5) IF you STILL have frequent episodes, a PPI drug -- lke Nexium or omeprazole, etc. (which are now over-the-counter) -- MAY be needed for short courses, as there are probably some serious but pretty rare complications of chronic PPI therapy like renal disease, osteroporosis, B12 deficiency, magnesium deficiency, etc. But remember that bad reflux can lead to esophagitis, stricture (scarring of the esophagus that can BLOCK FOOD from getting into your stomach, GI bleeding, and esophageal cancer).
IF you STILL have bad reflux (i.e., bad or frequent sx most days of the week) have tried ALL of the lifestyle changes, and the drugs taken intermittently don't help optimally, then you are left with either of 2 options: DAILY PPI, which means taking a drug like omeprazole or Nexium every day;
seeing a surgeon and being evaluated for a NISSEN FUNDIPLICATION, where they go in and tighten the lower esophageal SPHINCTER to prevent acid getting up in your esophagus.

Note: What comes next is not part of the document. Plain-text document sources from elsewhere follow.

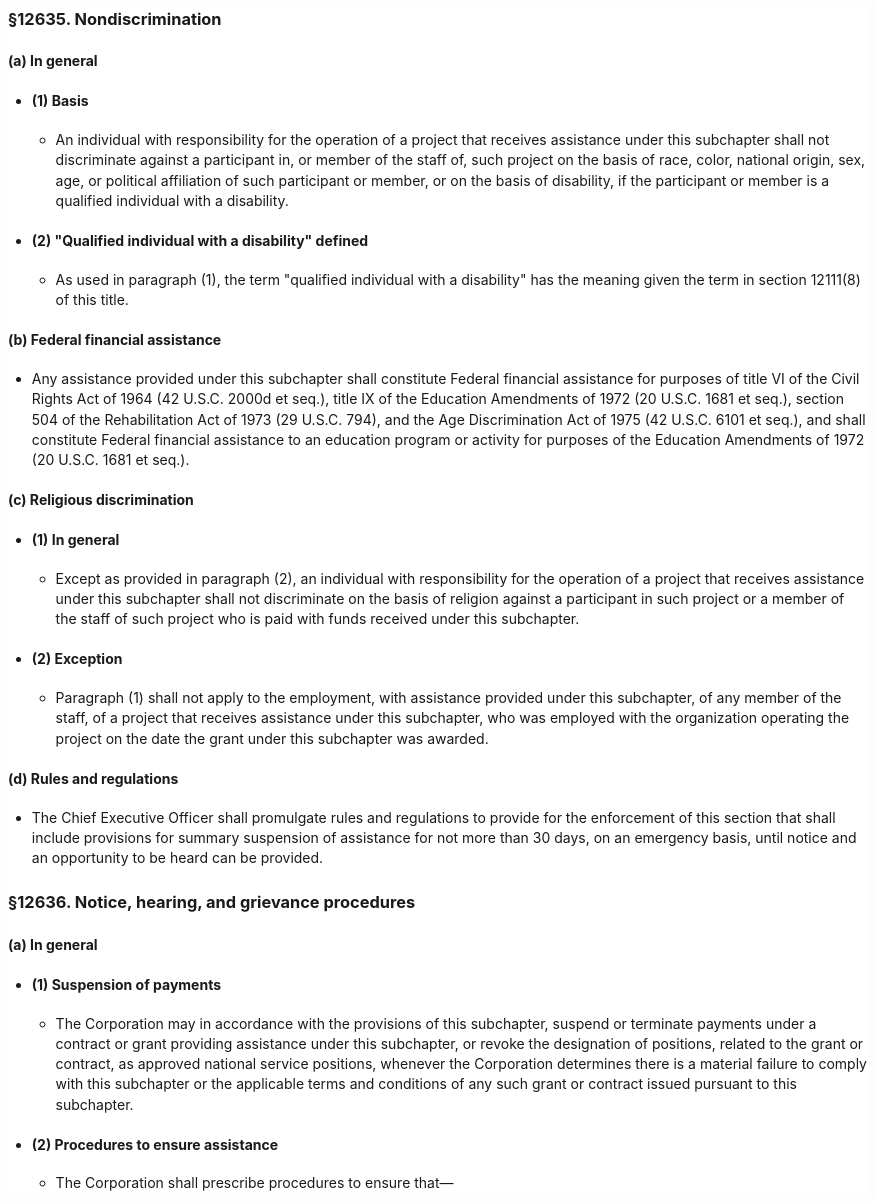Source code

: ### §12635. Nondiscrimination
#### (a) In general
* #### (1) Basis
  * An individual with responsibility for the operation of a project that receives assistance under this subchapter shall not discriminate against a participant in, or member of the staff of, such project on the basis of race, color, national origin, sex, age, or political affiliation of such participant or member, or on the basis of disability, if the participant or member is a qualified individual with a disability.

* #### (2) "Qualified individual with a disability" defined
  * As used in paragraph (1), the term "qualified individual with a disability" has the meaning given the term in section 12111(8) of this title.

#### (b) Federal financial assistance
* Any assistance provided under this subchapter shall constitute Federal financial assistance for purposes of title VI of the Civil Rights Act of 1964 (42 U.S.C. 2000d et seq.), title IX of the Education Amendments of 1972 (20 U.S.C. 1681 et seq.), section 504 of the Rehabilitation Act of 1973 (29 U.S.C. 794), and the Age Discrimination Act of 1975 (42 U.S.C. 6101 et seq.), and shall constitute Federal financial assistance to an education program or activity for purposes of the Education Amendments of 1972 (20 U.S.C. 1681 et seq.).

#### (c) Religious discrimination
* #### (1) In general
  * Except as provided in paragraph (2), an individual with responsibility for the operation of a project that receives assistance under this subchapter shall not discriminate on the basis of religion against a participant in such project or a member of the staff of such project who is paid with funds received under this subchapter.

* #### (2) Exception
  * Paragraph (1) shall not apply to the employment, with assistance provided under this subchapter, of any member of the staff, of a project that receives assistance under this subchapter, who was employed with the organization operating the project on the date the grant under this subchapter was awarded.

#### (d) Rules and regulations
* The Chief Executive Officer shall promulgate rules and regulations to provide for the enforcement of this section that shall include provisions for summary suspension of assistance for not more than 30 days, on an emergency basis, until notice and an opportunity to be heard can be provided.

### §12636. Notice, hearing, and grievance procedures
#### (a) In general
* #### (1) Suspension of payments
  * The Corporation may in accordance with the provisions of this subchapter, suspend or terminate payments under a contract or grant providing assistance under this subchapter, or revoke the designation of positions, related to the grant or contract, as approved national service positions, whenever the Corporation determines there is a material failure to comply with this subchapter or the applicable terms and conditions of any such grant or contract issued pursuant to this subchapter.

* #### (2) Procedures to ensure assistance
  * The Corporation shall prescribe procedures to ensure that—
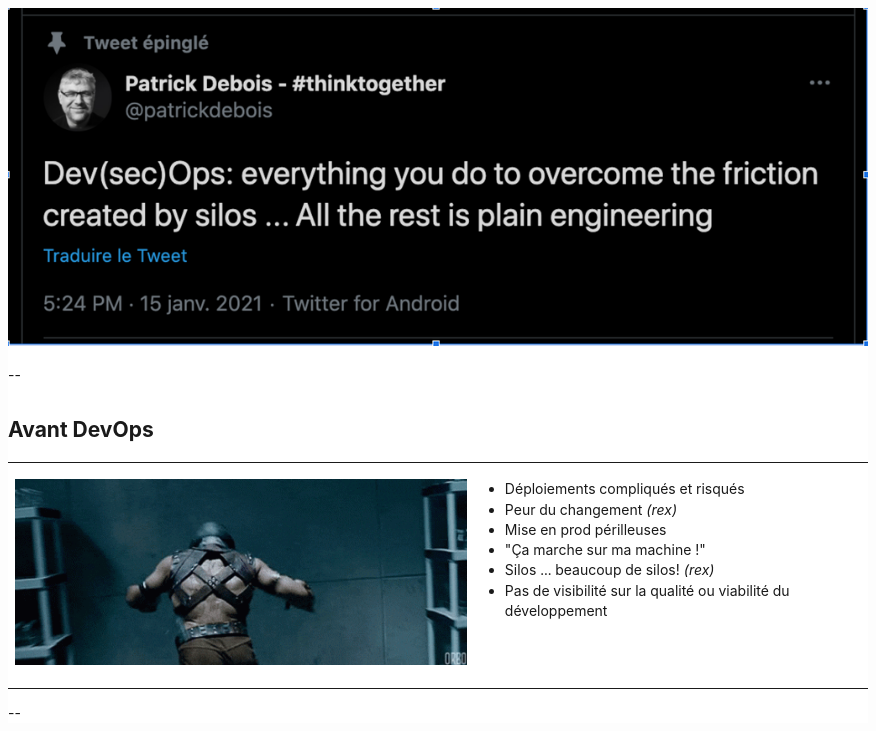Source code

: ![](static/debois.png)

--

## Avant DevOps

<table>
<tr><td>

![](static/juggernaut.gif)

</td><td>

- Déploiements compliqués et risqués
- Peur du changement *(rex)*
- Mise en prod périlleuses
- "Ça marche sur ma machine !"
- Silos ... beaucoup de silos! *(rex)*
- Pas de visibilité sur la qualité ou viabilité du développement

</td></tr></table>

--
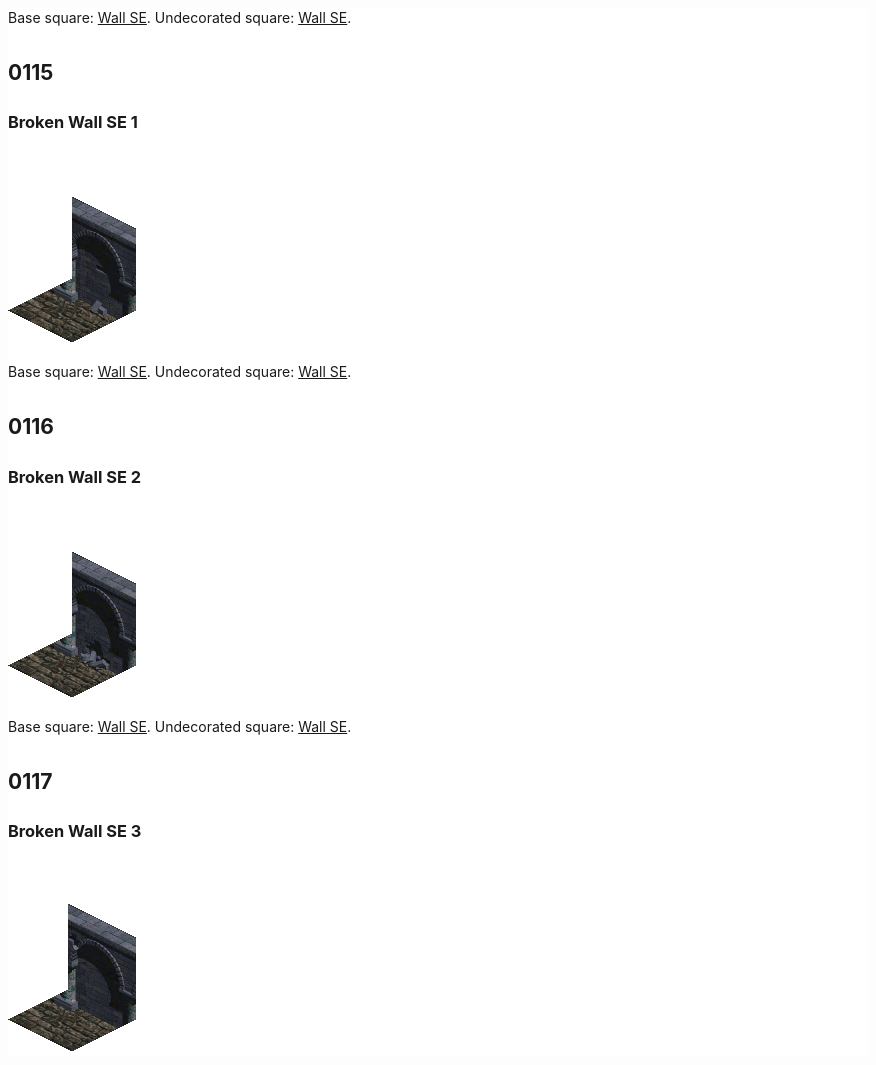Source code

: Base square: [Wall SE](https://github.com/sanctuary/graphics/blob/master/l1/squares/base.md#0002).
Undecorated square: [Wall SE](https://github.com/sanctuary/graphics/blob/master/l1/squares/README.md#0002).

## 0115

### Broken Wall SE 1

![Square 0115](0115.png)

Base square: [Wall SE](https://github.com/sanctuary/graphics/blob/master/l1/squares/base.md#0002).
Undecorated square: [Wall SE](https://github.com/sanctuary/graphics/blob/master/l1/squares/README.md#0002).

## 0116

### Broken Wall SE 2

![Square 0116](0116.png)

Base square: [Wall SE](https://github.com/sanctuary/graphics/blob/master/l1/squares/base.md#0002).
Undecorated square: [Wall SE](https://github.com/sanctuary/graphics/blob/master/l1/squares/README.md#0002).

## 0117

### Broken Wall SE 3

![Square 0117](0117.png)

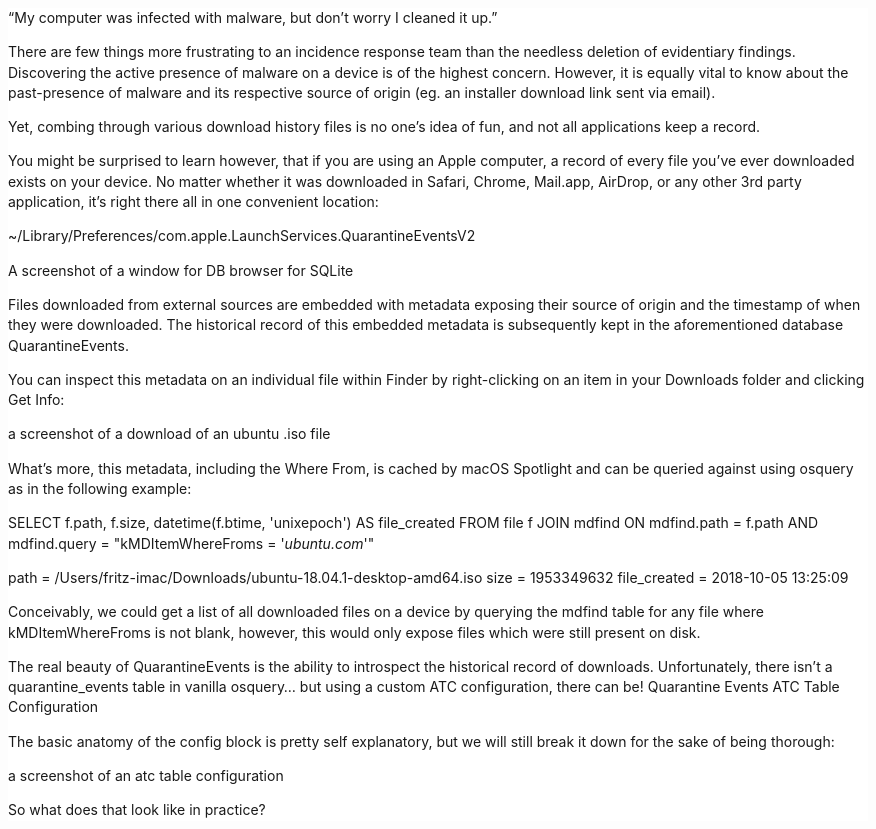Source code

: “My computer was infected with malware, but don’t worry I cleaned it up.”

There are few things more frustrating to an incidence response team than the needless deletion of evidentiary findings. Discovering the active presence of malware on a device is of the highest concern. However, it is equally vital to know about the past-presence of malware and its respective source of origin (eg. an installer download link sent via email).

Yet, combing through various download history files is no one’s idea of fun, and not all applications keep a record.

You might be surprised to learn however, that if you are using an Apple computer, a record of every file you’ve ever downloaded exists on your device. No matter whether it was downloaded in Safari, Chrome, Mail.app, AirDrop, or any other 3rd party application, it’s right there all in one convenient location:

~/Library/Preferences/com.apple.LaunchServices.QuarantineEventsV2

A screenshot of a window for DB browser for SQLite

Files downloaded from external sources are embedded with metadata exposing their source of origin and the timestamp of when they were downloaded. The historical record of this embedded metadata is subsequently kept in the aforementioned database QuarantineEvents.

You can inspect this metadata on an individual file within Finder by right-clicking on an item in your Downloads folder and clicking Get Info:

a screenshot of a download of an ubuntu .iso file

What’s more, this metadata, including the Where From, is cached by macOS Spotlight and can be queried against using osquery as in the following example:

SELECT
  f.path,
  f.size,
  datetime(f.btime, 'unixepoch') AS file_created
FROM file f
JOIN mdfind ON mdfind.path = f.path
 AND mdfind.query = "kMDItemWhereFroms = '*ubuntu.com*'"

path = /Users/fritz-imac/Downloads/ubuntu-18.04.1-desktop-amd64.iso
size = 1953349632
file_created = 2018-10-05 13:25:09

Conceivably, we could get a list of all downloaded files on a device by querying the mdfind table for any file where kMDItemWhereFroms is not blank, however, this would only expose files which were still present on disk.

The real beauty of QuarantineEvents is the ability to introspect the historical record of downloads. Unfortunately, there isn’t a quarantine_events table in vanilla osquery… but using a custom ATC configuration, there can be!
Quarantine Events ATC Table Configuration

The basic anatomy of the config block is pretty self explanatory, but we will still break it down for the sake of being thorough:

a screenshot of an atc table configuration

So what does that look like in practice?

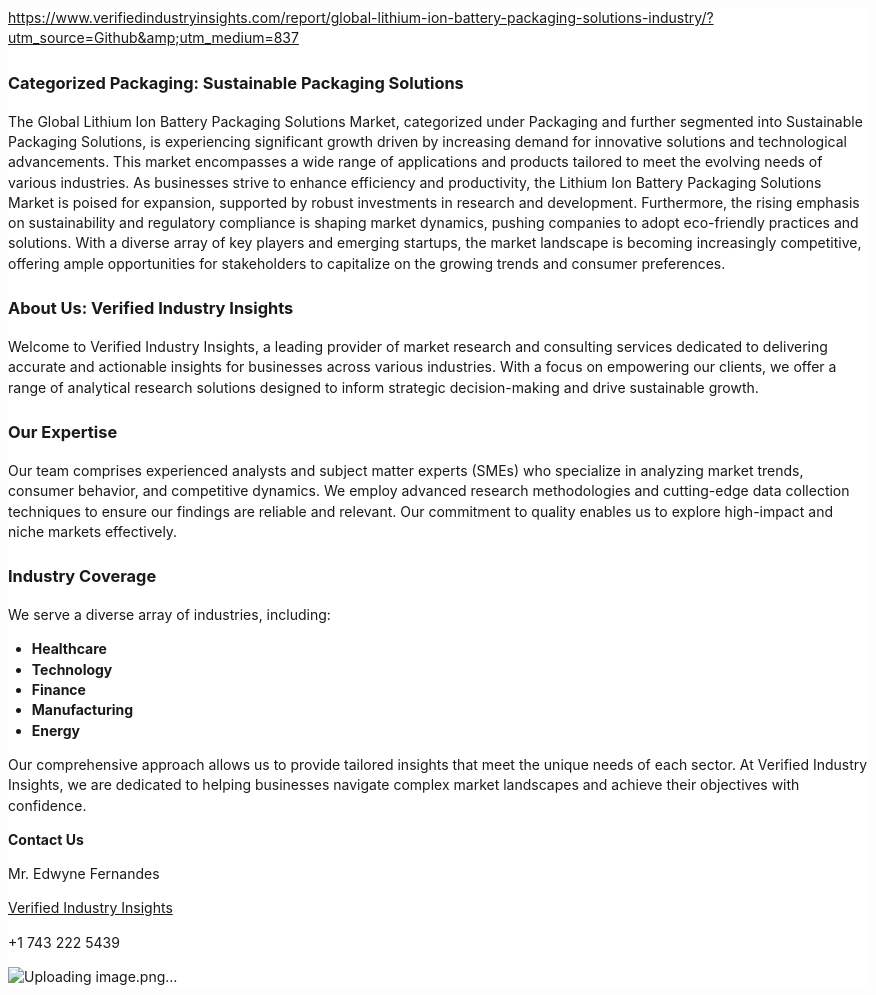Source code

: </strong><a href="https://www.verifiedindustryinsights.com/report/global-lithium-ion-battery-packaging-solutions-industry/?utm_source=Github&amp;utm_medium=837">https://www.verifiedindustryinsights.com/report/global-lithium-ion-battery-packaging-solutions-industry/?utm_source=Github&amp;utm_medium=837</a>&nbsp;</p><h3>Categorized Packaging: Sustainable Packaging Solutions </h3><p>The Global Lithium Ion Battery Packaging Solutions Market, categorized under Packaging and further segmented into Sustainable Packaging Solutions, is experiencing significant growth driven by increasing demand for innovative solutions and technological advancements. This market encompasses a wide range of applications and products tailored to meet the evolving needs of various industries. As businesses strive to enhance efficiency and productivity, the Lithium Ion Battery Packaging Solutions Market is poised for expansion, supported by robust investments in research and development. Furthermore, the rising emphasis on sustainability and regulatory compliance is shaping market dynamics, pushing companies to adopt eco-friendly practices and solutions. With a diverse array of key players and emerging startups, the market landscape is becoming increasingly competitive, offering ample opportunities for stakeholders to capitalize on the growing trends and consumer preferences.</p><h3>About Us: Verified Industry Insights</h3><p>Welcome to Verified Industry Insights, a leading provider of market research and consulting services dedicated to delivering accurate and actionable insights for businesses across various industries. With a focus on empowering our clients, we offer a range of analytical research solutions designed to inform strategic decision-making and drive sustainable growth.</p><h3>Our Expertise</h3><p>Our team comprises experienced analysts and subject matter experts (SMEs) who specialize in analyzing market trends, consumer behavior, and competitive dynamics. We employ advanced research methodologies and cutting-edge data collection techniques to ensure our findings are reliable and relevant. Our commitment to quality enables us to explore high-impact and niche markets effectively.</p><h3>Industry Coverage</h3><p>We serve a diverse array of industries, including:</p><ul><li><strong>Healthcare</strong></li><li><strong>Technology</strong></li><li><strong>Finance</strong></li><li><strong>Manufacturing</strong></li><li><strong>Energy</strong></li></ul><p>Our comprehensive approach allows us to provide tailored insights that meet the unique needs of each sector. At Verified Industry Insights, we are dedicated to helping businesses navigate complex market landscapes and achieve their objectives with confidence.</p><p><strong>Contact Us</strong></p><p>Mr. Edwyne Fernandes</p><p><a href="https://www.verifiedindustryinsights.com/">Verified Industry Insights</a></p><p>+1 743 222 5439</p>
![Uploading image.png…]()
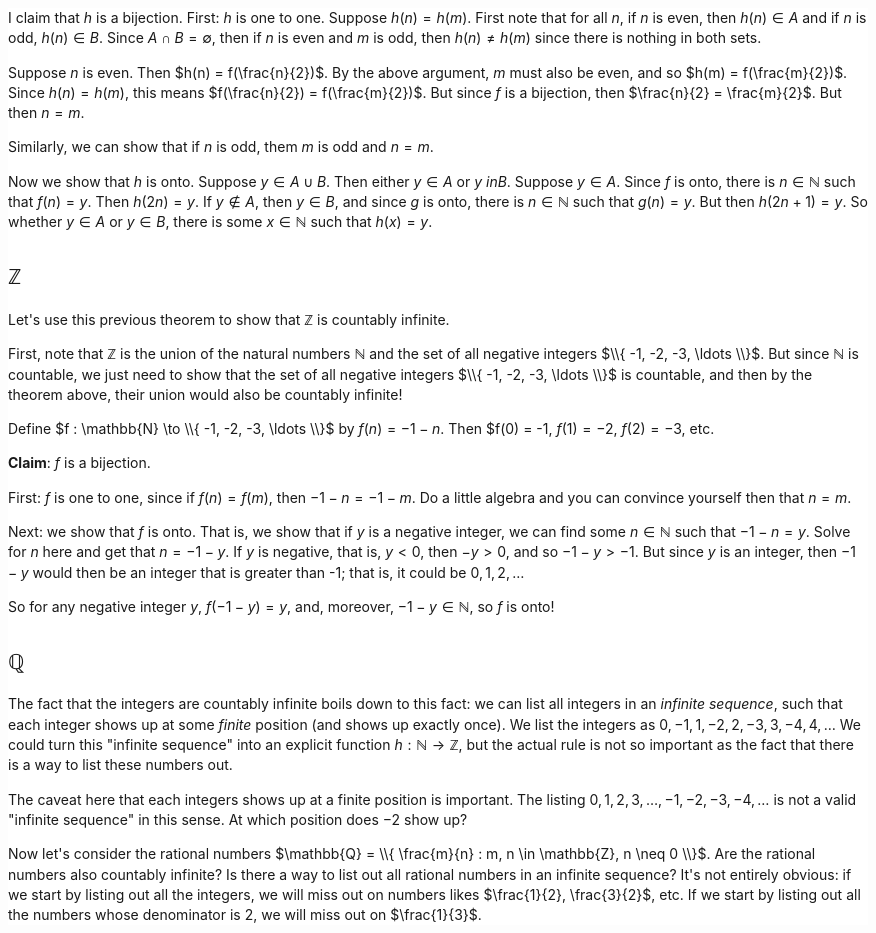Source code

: I claim that $h$ is a bijection. First: $h$ is one to one. Suppose $h(n) = h(m)$. First note that for all $n$, if $n$ is even, then $h(n) \in A$ and if $n$ is odd, $h(n) \in B$. Since $A \cap B = \emptyset$, then if $n$ is even and $m$ is odd, then $h(n) \neq h(m)$ since there is nothing in both sets.

Suppose $n$ is even. Then $h(n) = f(\frac{n}{2})$. By the above argument, $m$ must also be even, and so $h(m) = f(\frac{m}{2})$. Since $h(n) = h(m)$, this means $f(\frac{n}{2}) = f(\frac{m}{2})$. But since $f$ is a bijection, then $\frac{n}{2} = \frac{m}{2}$. But then $n = m$.

Similarly, we can show that if $n$ is odd, them $m$ is odd and $n = m$.

Now we show that $h$ is onto. Suppose $y \in A \cup B$. Then either $y \in A$ or $y \ in B$. Suppose $y \in A$. Since $f$ is onto, there is $n \in \mathbb{N}$ such that $f(n) = y$. Then $h(2n) = y$. If $y \not \in A$, then $y \in B$, and since $g$ is onto, there is $n \in \mathbb{N}$ such that $g(n) = y$. But then $h(2n + 1) = y$. So whether $y \in A$ or $y \in B$, there is some $x \in \mathbb{N}$ such that $h(x) = y$.

## $\mathbb{Z}$

Let's use this previous theorem to show that $\mathbb{Z}$ is countably infinite.

First, note that $\mathbb{Z}$ is the union of the natural numbers $\mathbb{N}$ and the set of all negative integers $\\{ -1, -2, -3, \ldots \\}$. But since $\mathbb{N}$ is countable, we just need to show that the set of all negative integers $\\{ -1, -2, -3, \ldots \\}$ is countable, and then by the theorem above, their union would also be countably infinite!

Define $f : \mathbb{N} \to \\{ -1, -2, -3, \ldots \\}$ by $f(n) = -1 - n$. Then $f(0) = -1, $f(1) = -2$, $f(2) = -3$, etc.

**Claim**: $f$ is a bijection.

First: $f$ is one to one, since if $f(n) = f(m)$, then $-1 - n = -1 - m$. Do a little algebra and you can convince yourself then that $n = m$.

Next: we show that $f$ is onto. That is, we show that if $y$ is a negative integer, we can find some $n \in \mathbb{N}$ such that $-1 - n = y$. Solve for $n$ here and get that $n = -1 - y$. If $y$ is negative, that is, $y < 0$, then $-y > 0$, and so $-1 - y > -1$. But since $y$ is an integer, then $-1 - y$ would then be an integer that is greater than -1; that is, it could be $0, 1, 2, \ldots$

So for any negative integer $y$, $f(-1 - y) = y$, and, moreover, $-1 - y \in \mathbb{N}$, so $f$ is onto!

## $\mathbb{Q}$

The fact that the integers are countably infinite boils down to this fact: we can list all integers in an *infinite sequence*, such that each integer shows up at some *finite* position (and shows up exactly once). We list the integers as $0, -1, 1, -2, 2, -3, 3, -4, 4, \ldots$ We could turn this "infinite sequence" into an explicit function $h : \mathbb{N} \to \mathbb{Z}$, but the actual rule is not so important as the fact that there is a way to list these numbers out.

The caveat here that each integers shows up at a finite position is important. The listing $0, 1, 2, 3, \ldots, -1, -2, -3, -4, \ldots$ is not a valid "infinite sequence" in this sense. At which position does $-2$ show up?

Now let's consider the rational numbers $\mathbb{Q} = \\{ \frac{m}{n} : m, n \in \mathbb{Z}, n \neq 0 \\}$. Are the rational numbers also countably infinite? Is there a way to list out all rational numbers in an infinite sequence? It's not entirely obvious: if we start by listing out all the integers, we will miss out on numbers likes $\frac{1}{2}, \frac{3}{2}$, etc. If we start by listing out all the numbers whose denominator is $2$, we will miss out on $\frac{1}{3}$.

Personally, if I failed all else and still had frequent and bad sx, I would take DAILY PPI therapy -- Nexium, opeprazole, etc. -- and take preventative oral B12 and magnesium IF you will be on LONG-TERM PPI therapy.
IF you develop any SWALLOWING problems, you MUST see a GI specialist and have an UPPER ENDOSCOPY to r/o cancer or stricture and be MONITORED periodically for kidney problems, osteoporosis, B12 and mag deficiency, etc.